╭─ Document excerpt
Therefore, in this review, we will focus on digital interventions in older people with asthma and COPD delivered by any healthcare professionals in any setting. However, we will focus on pharmacists and what digital interventions can be delivered by pharmacists in primary care and the community. Pharmacists play a role in asthma care globally and in the UK31 and are considered the most accessible healthcare profession. Pharmacists can support older patients with their medication use and inhaler technique. Additionally, they support older people with complex needs and those with a risk of inappropriate polypharmacy.32
There has been an increase in studies on technology-based interventions in people with asthma and COPD. There are reviews of studies that evaluated digital-based interventions in patients with asthma and COPD.27 33 However, these reviews have some limitations. For example, Chan et al focused on using maintenance therapy and only included randomised controlled trials (RCTs). There is a limited focus on interventions that are developed and targeted towards older people’s requirements for support with adherence to their asthma and COPD inhalers. Unlike other reviews, this proposed review will include all studies that targeted digital interventions provided to older people with asthma and COPD regardless of the study design including quantitative, qualitative and mixed methods studies. Moreover, it will focus on pharmacy-based interventions in the data synthesis.
Aim and objectives
The overall aim of this systematic review is to identify, appraise and synthesise available evidence around digital health interventions used to improve medication adherence in older people with asthma or COPD.
The objectives are:
To describe:
- The design and target population of studies that have reported on digital interventions for older people with COPD or asthma.
- The characteristics and components of these interventions. To determine:
- The facilitators and barriers that help and/or hinder the implementation of digital health interventions in practice, with a particular focus on pharmacist-led interventions. To assess the effectiveness of digital health interventions in improving:
- Patient adherence to asthma and/or COPD medications including inhalers.
- Asthma and/or COPD outcomes including control of symptoms, quality of life or emergency healthcare use.
Asthma and/or COPD outcomes including control of symptoms, quality of life or emergency healthcare use.
Methods and analysis
This systematic review will be conducted using the Cochrane handbook34 and will be reported following the Preferred Reporting Items for Systematic Reviews and Meta-Analyses (PRISMA) guidelines.35
Eligibility criteria
This systematic review will examine studies that evaluated digital health interventions for asthma or COPD in any setting (eg, primary or secondary care). To be included, studies must be reported in English, Arabic or French (studies reported in other languages will not be considered due to a lack of access to translation services). Only studies published from the year 2000 onwards will be included,27 36 as digital interventions implemented prior to the year 2000 are unlikely to be representative of those that are currently used to support health apps. This criterion is in line with two previous Cochrane reviews that focused on digital interventions.27 36
Type of studies
All study designs will be included, including quantitative, qualitative and mixed methods studies, including RCTs, non-controlled studies, case control and cohort studies. Only primary studies will be included. Reviews will not be included.
╰─
╭─ Data for analysis
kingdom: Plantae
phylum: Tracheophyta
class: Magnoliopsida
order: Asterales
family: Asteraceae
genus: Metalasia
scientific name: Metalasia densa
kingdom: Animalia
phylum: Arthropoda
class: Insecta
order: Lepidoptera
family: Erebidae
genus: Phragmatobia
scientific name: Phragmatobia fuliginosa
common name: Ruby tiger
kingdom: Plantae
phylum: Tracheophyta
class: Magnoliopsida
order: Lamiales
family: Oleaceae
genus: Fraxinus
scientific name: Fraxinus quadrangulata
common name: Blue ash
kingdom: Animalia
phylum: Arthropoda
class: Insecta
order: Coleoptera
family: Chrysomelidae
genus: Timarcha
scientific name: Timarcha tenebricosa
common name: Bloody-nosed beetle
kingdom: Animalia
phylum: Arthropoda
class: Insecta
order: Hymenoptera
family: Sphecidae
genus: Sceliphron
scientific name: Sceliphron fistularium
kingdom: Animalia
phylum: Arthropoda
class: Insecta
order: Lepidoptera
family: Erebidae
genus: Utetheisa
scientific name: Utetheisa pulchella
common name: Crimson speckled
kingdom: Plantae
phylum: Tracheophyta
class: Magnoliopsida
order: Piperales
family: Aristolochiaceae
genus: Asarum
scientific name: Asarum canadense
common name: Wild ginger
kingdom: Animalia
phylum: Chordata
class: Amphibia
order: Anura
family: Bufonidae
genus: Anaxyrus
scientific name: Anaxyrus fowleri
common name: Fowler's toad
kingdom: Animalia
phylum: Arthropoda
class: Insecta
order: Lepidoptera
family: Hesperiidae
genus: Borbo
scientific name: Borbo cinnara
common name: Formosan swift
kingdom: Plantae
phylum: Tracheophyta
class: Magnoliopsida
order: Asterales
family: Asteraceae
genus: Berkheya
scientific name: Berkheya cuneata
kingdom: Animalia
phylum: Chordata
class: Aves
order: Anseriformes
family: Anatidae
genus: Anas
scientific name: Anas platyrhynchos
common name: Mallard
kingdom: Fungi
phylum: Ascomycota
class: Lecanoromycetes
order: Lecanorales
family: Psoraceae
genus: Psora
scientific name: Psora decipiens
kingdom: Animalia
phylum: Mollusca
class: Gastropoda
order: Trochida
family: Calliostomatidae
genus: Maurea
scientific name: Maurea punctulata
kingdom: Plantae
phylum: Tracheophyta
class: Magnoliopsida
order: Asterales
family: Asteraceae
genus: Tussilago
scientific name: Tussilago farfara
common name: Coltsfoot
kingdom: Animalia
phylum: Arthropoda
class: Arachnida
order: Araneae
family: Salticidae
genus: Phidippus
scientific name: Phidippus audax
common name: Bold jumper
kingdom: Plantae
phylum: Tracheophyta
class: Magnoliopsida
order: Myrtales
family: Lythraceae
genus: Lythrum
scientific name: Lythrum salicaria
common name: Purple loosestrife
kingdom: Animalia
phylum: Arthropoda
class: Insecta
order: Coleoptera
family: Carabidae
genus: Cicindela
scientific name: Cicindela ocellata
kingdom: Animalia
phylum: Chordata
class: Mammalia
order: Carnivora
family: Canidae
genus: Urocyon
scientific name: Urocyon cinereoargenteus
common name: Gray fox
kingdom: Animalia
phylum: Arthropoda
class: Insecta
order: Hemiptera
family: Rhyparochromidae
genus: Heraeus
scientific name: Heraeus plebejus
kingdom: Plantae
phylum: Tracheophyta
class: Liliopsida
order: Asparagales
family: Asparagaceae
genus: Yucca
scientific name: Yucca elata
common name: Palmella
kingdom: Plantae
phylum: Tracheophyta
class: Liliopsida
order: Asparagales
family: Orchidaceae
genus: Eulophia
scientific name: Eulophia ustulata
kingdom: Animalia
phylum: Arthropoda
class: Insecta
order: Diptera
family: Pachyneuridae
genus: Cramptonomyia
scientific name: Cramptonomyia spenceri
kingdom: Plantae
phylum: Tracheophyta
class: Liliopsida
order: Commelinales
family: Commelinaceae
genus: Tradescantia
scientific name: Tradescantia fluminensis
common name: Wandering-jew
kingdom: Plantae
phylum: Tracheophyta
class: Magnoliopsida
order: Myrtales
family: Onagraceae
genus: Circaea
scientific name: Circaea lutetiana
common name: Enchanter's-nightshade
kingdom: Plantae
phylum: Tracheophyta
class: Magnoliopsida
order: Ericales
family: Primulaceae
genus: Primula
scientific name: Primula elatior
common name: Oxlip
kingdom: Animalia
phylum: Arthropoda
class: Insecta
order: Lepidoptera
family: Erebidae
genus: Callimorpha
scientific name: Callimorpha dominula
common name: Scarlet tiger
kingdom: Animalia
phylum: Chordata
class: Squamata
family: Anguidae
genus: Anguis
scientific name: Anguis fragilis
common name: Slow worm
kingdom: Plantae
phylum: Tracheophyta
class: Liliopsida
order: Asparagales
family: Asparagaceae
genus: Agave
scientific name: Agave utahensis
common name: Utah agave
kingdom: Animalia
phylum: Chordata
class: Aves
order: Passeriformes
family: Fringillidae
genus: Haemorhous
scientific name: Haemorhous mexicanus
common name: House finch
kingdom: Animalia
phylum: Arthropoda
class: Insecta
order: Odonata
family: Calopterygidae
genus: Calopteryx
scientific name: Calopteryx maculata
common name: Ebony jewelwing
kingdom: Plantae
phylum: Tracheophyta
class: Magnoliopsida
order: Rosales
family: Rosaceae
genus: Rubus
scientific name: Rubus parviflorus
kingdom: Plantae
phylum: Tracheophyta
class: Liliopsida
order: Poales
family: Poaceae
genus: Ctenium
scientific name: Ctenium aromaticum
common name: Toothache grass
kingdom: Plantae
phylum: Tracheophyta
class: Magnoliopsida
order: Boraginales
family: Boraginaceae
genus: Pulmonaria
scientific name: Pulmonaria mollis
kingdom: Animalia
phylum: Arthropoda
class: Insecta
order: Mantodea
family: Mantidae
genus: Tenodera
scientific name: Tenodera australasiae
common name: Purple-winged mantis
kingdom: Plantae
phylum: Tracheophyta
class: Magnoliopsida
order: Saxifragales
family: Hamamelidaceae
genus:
╰─
Required action
Extend the review protocol on digital adherence interventions for older people with asthma and COPD, picking up right after its final sentence.

Written response
Type of participants
The review will include any studies targeting older adults aged 65 years and over with asthma or COPD (diagnosed using any recognised diagnostic criteria). This age cut-off was chosen as it represents the standard definition of older adults in the UK.37 Studies in which only a subset of participants meets the age inclusion criteria (for example, a mixed age group) will be included if (1) data on participants over 65 years of age are reported, or can be obtained or (2) the majority of the group (50% or more of the participants) are aged 65 years or older or their mean age is 65 years or more. Studies with a mixed sample of patients with different respiratory conditions, including COPD or asthma, will be included if data on the subgroups of interest are reported, or can be obtained or the majority are with COPD or asthma.
Type of interventions
Studies on any digital intervention primarily aimed at improving medication adherence will be included. A digital intervention is an electronically delivered health service or treatment, which uses technology to capture or exchange information,38 enable patient-clinician communication33 and facilitate self-management.39 Examples of digital health interventions in asthma/COPD include smart inhalers,40 mobile phone apps41 and web-based platforms42 that may target patient education, medication management or inhaler technique.43 For the purposes of this systematic review, digital interventions will be defined as those that are exclusively digital or include any digital element (ie, hybrid interventions). Interventions may be self-delivered by the patient, or a healthcare professional may be involved in the intervention either at the point of introduction or on an ongoing basis. The intervention may be delivered in any setting (eg, community, primary or secondary care), in any country and by any healthcare professional (including but not limited to physicians, pharmacists and nurses). Interventions delivered by pharmacists will be of particular interest.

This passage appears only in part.